**Task to complete**
This exercise asks for an exact copy of the lines from the one containing "focal_mm: 1.42" through the final line of the material, with pictures omitted.

**Records**
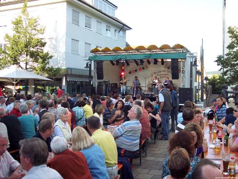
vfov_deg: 36.8
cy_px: 90
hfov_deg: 47.9
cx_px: 119
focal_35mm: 39
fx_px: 268
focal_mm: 8
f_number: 3.4
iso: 100
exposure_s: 1/125
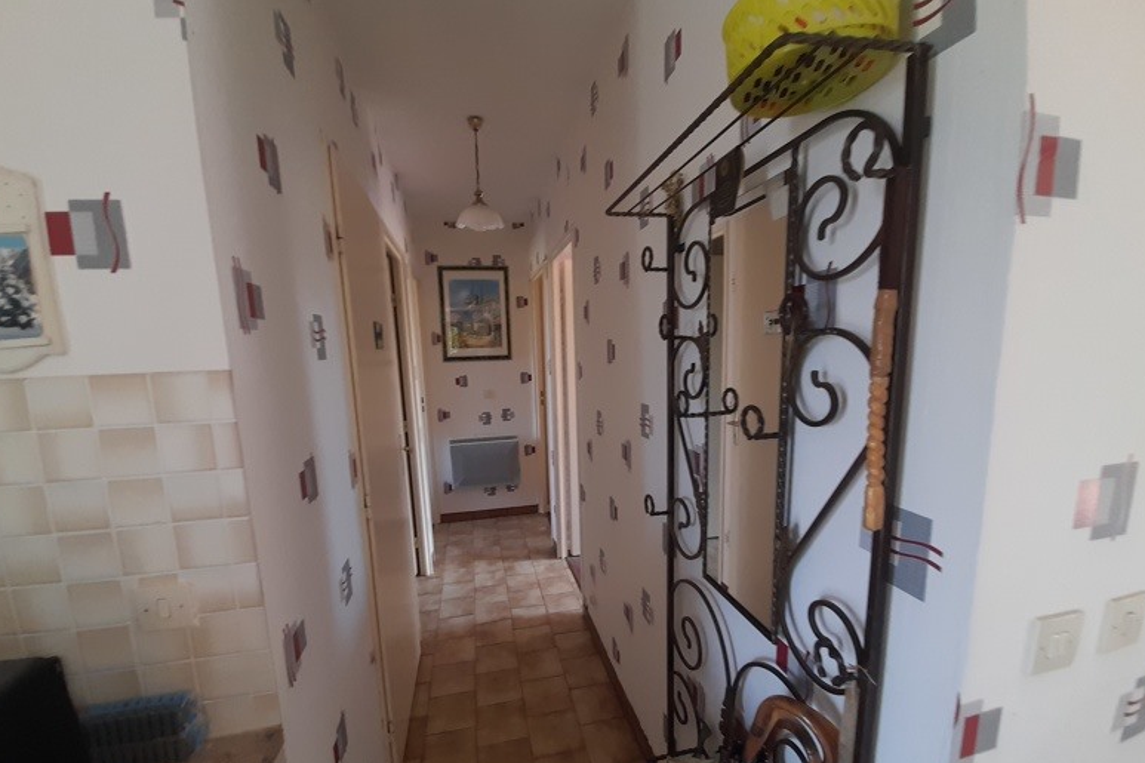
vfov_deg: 81.0
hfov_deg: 104.3
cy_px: 418
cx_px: 575
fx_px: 445
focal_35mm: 14
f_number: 2.2
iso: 100
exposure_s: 1/40
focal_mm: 1.42
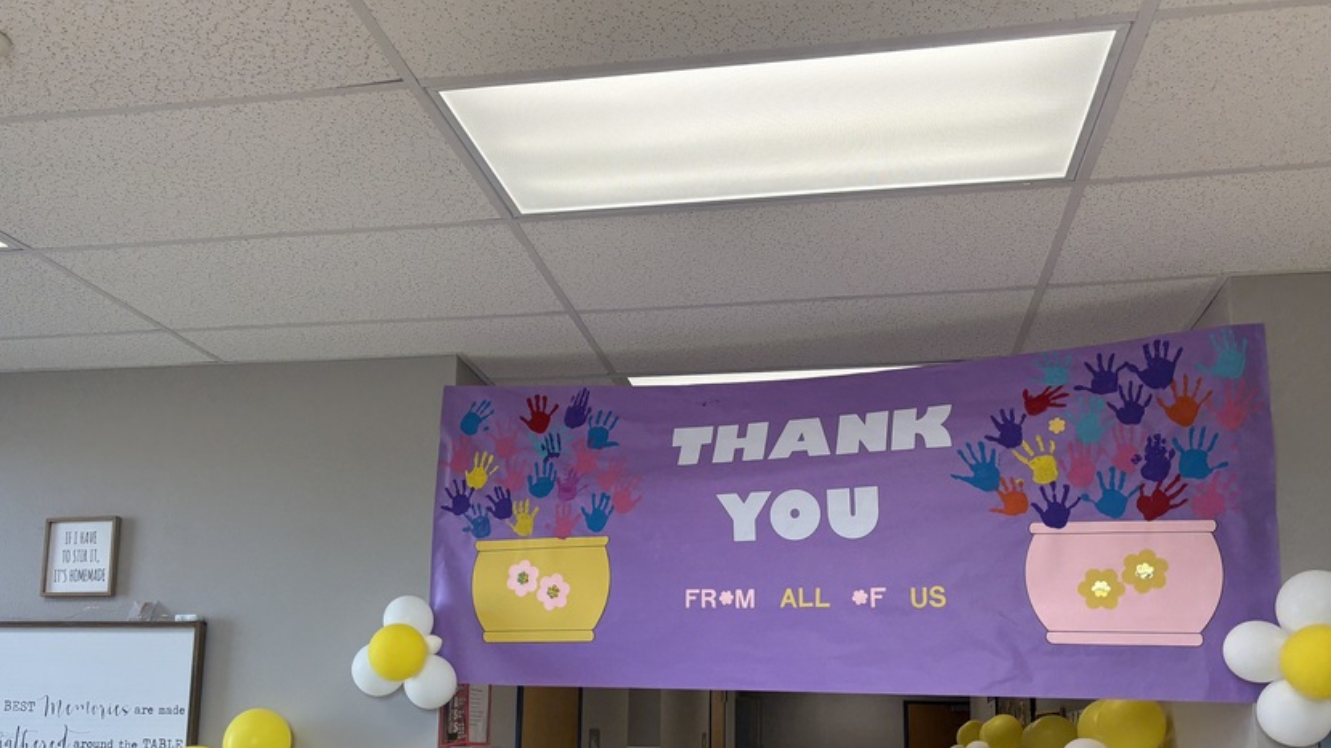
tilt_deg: +9.6
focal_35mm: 35
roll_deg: -1.9
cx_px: 599
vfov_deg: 33.3
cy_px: 525
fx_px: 1235
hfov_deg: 56.5
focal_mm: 5.96
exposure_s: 1/138
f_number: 1.6
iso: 64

**Finished exercise**
focal_mm: 1.42
tilt_deg: +9.6
focal_35mm: 35
roll_deg: -1.9
cx_px: 599
vfov_deg: 33.3
cy_px: 525
fx_px: 1235
hfov_deg: 56.5
focal_mm: 5.96
exposure_s: 1/138
f_number: 1.6
iso: 64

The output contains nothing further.